FranceTensions au premier jour du procès des «mutilations dentaires»
Deux dentistes français sont jugés depuis ce lundi à Marseille, accusés d’avoir bâclé des opérations sur 322 patients, parfois mutilés à vie.
«Connards, salopards»: la tension était palpable, lundi à Marseille, au premier jour du procès de deux dentistes, père et fils, accusés de s’être enrichis sur le dos de la Sécu en bâclant des opérations sur 322 patients, mutilés à vie pour certains.
Et la colère des victimes n’a pas été calmée par les regrets exprimés par le principal prévenu. «Ce dossier me hante jour et nuit (…), j’entends la souffrance de mes patients et j’en ai mal», a tenté de se justifier Lionel G., 41 ans, sur la sollicitation de son avocat, Me Frédéric Monneret.
«Je n’ai jamais dit que j’étais infaillible, mais j’ai toujours fait pour le mieux. Je n’ai jamais voulu leur nuire, j’avais la fierté de soigner les gens des quartiers nord (ndlr: les quartiers les plus populaires de la ville), même s’ils n’avaient pas d’argent je faisais le travail. (…) Mes patients, c’était comme ma famille», a-t-il lâché en fin de journée, concédant seulement que «certains choix thérapeutiques (…) n’ont pas été judicieux» et l’ont mené «à l’échec».
Action volontaire ou négligence?
En début de matinée, Lionel G. et son père, Carnot G., 70 ans, avaient pris place, via une porte dérobée, au premier rang d’une salle de 400 places spécialement aménagée dans une ancienne caserne, sans dire un mot.
Les deux hommes sont poursuivis pour «escroquerie» et «violences volontaires ayant entraîné une mutilation ou une infirmité permanente». L’ordre des chirurgiens-dentistes les a déjà radiés. Alors, action volontaire ou négligence?
Tel est l’enjeu de ce procès, a rappelé la présidente Céline Ballerini, rappelant qu’une «mutilation», une action volontaire ayant porté une atteinte permanente à l’intégrité physique d’une victime, était passible de 10 ans de prison. Sur les bancs des parties civiles, une centaine de leurs 322 victimes étaient là. Elles attendaient depuis dix ans de raconter leurs souffrances et d’obtenir réparation.
Insultes
Et des insultes ont aussitôt fusé, obligeant la présidente à intervenir. «Que vous ayez attendu longtemps ce procès, que ce moment soit important pour vous, je peux le comprendre», mais «en aucun cas il ne sera accepté des manifestations d’animosité, de menaces ou de commentaires», a-t-elle averti.
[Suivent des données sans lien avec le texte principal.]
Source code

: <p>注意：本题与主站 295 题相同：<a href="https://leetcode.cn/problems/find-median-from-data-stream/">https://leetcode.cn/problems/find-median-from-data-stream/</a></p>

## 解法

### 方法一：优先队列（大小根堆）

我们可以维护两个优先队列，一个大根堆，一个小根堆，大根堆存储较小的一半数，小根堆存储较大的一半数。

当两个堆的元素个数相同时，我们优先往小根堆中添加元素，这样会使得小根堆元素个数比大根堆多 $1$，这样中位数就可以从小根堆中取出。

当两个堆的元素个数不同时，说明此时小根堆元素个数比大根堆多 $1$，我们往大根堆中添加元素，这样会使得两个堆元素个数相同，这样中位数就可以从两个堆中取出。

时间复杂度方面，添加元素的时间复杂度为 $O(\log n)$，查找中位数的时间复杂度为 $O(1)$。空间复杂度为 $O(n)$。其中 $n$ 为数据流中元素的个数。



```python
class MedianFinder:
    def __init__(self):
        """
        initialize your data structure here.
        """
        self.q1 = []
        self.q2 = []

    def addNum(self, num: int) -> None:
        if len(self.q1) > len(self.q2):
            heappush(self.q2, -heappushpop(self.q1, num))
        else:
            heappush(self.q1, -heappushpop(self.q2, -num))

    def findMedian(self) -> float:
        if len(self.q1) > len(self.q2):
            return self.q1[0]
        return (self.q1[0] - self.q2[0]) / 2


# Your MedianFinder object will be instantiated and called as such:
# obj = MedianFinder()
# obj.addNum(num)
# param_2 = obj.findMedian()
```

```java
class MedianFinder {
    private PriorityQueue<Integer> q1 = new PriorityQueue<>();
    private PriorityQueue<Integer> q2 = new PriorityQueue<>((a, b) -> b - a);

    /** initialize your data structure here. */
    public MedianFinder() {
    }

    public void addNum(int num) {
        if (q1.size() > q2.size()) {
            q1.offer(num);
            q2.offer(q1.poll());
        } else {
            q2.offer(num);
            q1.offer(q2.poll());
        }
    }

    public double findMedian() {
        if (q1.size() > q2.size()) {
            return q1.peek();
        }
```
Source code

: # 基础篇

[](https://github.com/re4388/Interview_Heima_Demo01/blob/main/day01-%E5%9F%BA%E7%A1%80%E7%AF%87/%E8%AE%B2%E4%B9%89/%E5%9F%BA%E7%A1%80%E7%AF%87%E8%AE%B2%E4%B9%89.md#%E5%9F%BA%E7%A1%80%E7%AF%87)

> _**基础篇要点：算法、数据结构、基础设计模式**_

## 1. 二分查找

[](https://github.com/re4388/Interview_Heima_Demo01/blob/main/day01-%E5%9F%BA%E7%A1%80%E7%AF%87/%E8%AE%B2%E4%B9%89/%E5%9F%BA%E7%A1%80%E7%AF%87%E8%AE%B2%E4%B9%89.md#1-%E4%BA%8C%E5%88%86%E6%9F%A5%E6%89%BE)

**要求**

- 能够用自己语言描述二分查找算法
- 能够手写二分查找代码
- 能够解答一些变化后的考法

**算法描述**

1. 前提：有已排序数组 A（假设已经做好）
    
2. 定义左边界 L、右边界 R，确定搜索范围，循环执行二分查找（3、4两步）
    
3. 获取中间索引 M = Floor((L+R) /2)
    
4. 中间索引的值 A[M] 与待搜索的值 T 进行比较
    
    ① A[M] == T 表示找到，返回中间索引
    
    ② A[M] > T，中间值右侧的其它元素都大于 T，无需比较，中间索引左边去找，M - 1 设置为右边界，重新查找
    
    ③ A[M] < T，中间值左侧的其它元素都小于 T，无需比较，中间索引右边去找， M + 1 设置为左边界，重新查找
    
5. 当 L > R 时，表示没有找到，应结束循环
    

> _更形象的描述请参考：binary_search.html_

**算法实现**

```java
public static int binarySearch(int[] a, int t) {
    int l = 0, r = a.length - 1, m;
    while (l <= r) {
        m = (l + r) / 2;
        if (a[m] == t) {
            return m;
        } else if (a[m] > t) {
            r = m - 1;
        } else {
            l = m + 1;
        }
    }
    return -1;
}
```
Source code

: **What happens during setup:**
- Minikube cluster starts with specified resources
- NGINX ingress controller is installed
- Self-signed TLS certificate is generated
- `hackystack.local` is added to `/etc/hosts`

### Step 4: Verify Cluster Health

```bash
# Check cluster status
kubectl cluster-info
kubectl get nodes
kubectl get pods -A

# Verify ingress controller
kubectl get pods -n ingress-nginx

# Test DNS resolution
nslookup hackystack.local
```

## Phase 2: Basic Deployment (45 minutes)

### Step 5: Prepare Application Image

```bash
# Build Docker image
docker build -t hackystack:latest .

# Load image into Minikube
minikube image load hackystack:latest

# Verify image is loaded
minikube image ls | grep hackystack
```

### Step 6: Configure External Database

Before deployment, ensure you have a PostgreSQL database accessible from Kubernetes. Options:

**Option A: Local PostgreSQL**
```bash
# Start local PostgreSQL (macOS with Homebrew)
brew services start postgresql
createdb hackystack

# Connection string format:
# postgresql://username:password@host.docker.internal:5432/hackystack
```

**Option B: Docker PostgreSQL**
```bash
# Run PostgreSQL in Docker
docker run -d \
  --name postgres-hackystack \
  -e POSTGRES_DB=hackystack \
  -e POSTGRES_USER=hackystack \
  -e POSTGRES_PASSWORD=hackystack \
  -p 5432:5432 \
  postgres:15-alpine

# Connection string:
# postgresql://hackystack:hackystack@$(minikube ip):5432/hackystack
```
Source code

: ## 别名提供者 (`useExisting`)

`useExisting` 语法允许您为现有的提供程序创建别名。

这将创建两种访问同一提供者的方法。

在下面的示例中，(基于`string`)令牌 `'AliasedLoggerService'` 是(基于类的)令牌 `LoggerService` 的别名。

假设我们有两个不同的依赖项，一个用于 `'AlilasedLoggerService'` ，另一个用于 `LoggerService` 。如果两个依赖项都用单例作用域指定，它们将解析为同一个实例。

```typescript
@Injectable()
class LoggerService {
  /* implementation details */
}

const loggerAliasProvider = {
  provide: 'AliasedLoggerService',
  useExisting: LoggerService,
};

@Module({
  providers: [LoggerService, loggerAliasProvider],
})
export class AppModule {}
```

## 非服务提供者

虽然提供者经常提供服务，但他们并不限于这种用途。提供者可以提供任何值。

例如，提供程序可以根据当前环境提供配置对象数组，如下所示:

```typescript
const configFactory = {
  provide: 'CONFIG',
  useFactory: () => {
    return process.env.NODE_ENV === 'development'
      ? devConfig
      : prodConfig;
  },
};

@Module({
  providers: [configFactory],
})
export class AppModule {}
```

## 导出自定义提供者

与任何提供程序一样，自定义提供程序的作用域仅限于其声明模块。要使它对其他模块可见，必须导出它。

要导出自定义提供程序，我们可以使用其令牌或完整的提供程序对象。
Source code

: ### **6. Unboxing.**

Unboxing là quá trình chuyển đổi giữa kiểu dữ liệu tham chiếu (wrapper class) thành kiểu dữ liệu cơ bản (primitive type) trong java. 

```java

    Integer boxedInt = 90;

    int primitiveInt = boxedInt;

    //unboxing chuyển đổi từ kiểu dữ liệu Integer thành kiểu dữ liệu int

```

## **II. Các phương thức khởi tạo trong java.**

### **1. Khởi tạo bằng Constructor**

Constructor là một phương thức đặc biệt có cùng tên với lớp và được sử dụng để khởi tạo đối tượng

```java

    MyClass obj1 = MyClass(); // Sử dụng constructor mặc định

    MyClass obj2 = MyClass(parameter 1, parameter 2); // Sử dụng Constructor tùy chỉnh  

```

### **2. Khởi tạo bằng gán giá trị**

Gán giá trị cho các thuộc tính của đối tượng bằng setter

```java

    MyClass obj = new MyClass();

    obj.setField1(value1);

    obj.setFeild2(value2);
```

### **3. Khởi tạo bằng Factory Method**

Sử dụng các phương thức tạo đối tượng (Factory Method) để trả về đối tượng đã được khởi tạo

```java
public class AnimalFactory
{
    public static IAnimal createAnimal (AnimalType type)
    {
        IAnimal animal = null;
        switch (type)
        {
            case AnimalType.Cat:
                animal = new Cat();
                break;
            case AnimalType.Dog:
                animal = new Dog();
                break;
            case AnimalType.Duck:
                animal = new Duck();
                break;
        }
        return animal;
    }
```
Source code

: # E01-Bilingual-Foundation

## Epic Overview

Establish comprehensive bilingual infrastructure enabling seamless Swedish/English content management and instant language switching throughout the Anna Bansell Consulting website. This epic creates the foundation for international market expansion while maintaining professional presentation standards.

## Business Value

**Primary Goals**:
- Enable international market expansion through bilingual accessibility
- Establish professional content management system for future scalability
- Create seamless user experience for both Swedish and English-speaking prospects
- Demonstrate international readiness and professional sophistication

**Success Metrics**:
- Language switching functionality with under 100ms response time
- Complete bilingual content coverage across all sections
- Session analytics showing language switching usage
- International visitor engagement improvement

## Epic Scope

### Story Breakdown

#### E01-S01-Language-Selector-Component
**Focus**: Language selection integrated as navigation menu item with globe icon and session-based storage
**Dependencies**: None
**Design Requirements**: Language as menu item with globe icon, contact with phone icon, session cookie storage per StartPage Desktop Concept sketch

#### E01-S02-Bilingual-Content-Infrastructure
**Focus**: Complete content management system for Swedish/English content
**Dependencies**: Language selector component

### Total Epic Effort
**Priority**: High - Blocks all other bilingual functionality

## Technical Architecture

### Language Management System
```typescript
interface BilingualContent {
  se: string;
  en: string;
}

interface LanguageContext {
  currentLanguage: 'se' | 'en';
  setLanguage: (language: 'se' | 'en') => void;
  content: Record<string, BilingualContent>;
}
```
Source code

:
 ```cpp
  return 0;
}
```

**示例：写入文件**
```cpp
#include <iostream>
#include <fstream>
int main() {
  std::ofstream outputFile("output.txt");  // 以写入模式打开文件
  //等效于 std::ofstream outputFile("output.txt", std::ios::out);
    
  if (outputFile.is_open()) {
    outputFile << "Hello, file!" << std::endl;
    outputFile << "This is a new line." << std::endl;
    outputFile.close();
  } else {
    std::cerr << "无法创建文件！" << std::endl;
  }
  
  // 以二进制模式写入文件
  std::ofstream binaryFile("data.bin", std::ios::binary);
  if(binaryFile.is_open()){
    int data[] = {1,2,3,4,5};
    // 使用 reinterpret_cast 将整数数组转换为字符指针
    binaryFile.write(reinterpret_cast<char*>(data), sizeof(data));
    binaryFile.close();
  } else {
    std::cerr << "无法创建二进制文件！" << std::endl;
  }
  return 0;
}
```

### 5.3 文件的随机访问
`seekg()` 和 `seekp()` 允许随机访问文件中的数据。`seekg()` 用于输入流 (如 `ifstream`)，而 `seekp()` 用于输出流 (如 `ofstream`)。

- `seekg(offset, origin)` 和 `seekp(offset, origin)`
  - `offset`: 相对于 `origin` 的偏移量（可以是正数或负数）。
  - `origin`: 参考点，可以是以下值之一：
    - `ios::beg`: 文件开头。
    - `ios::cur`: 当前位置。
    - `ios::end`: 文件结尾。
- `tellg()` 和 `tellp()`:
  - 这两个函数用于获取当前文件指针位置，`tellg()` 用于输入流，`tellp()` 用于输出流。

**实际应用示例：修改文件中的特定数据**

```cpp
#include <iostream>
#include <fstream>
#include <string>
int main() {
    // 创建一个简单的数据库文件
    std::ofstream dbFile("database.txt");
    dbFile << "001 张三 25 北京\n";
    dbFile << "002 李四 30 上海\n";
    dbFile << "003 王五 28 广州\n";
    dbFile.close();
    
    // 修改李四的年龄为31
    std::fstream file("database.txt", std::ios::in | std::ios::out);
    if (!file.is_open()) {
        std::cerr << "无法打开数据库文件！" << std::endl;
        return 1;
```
Un avertissement qu’elle devra pourtant répéter à plusieurs reprises, notamment pour calmer les réactions de la salle lorsque Carnot G. explique que «son plaisir de dentiste (était) de travailler au fauteuil pour le bien-être des gens».
Sûr de lui, répondant avec aplomb et dans un débit rapide aux questions de la présidente, Lionel G. est revenu sur ses premières collaborations dans un cabinet dentaire, pendant ses études. «J’ai remplacé deux dentistes à moi tout seul pendant deux mois», lance-t-il, bravache.
«Un sourire de star»
Semblant envahi par l’émotion, il a ensuite raconté comment sa carrière a failli tourner court à cause d’un cancer. C’est à ce moment-là que son père, qui avait fait une grande partie de sa carrière dans des centres mutualistes où peu d’incidents lui ont été reprochés, est venu l’aider à temps partiel.
Puis Carnot G. s’est finalement associé à son fils alors que ses ennuis débutaient. Implanté en 2005 dans les quartiers populaires de Marseille, le cabinet avait une patientèle pour moitié à la CMU et 99% au tiers payant. Et Lionel G. leur promettait «un sourire de star». Le procès est prévu jusqu’au 8 avril.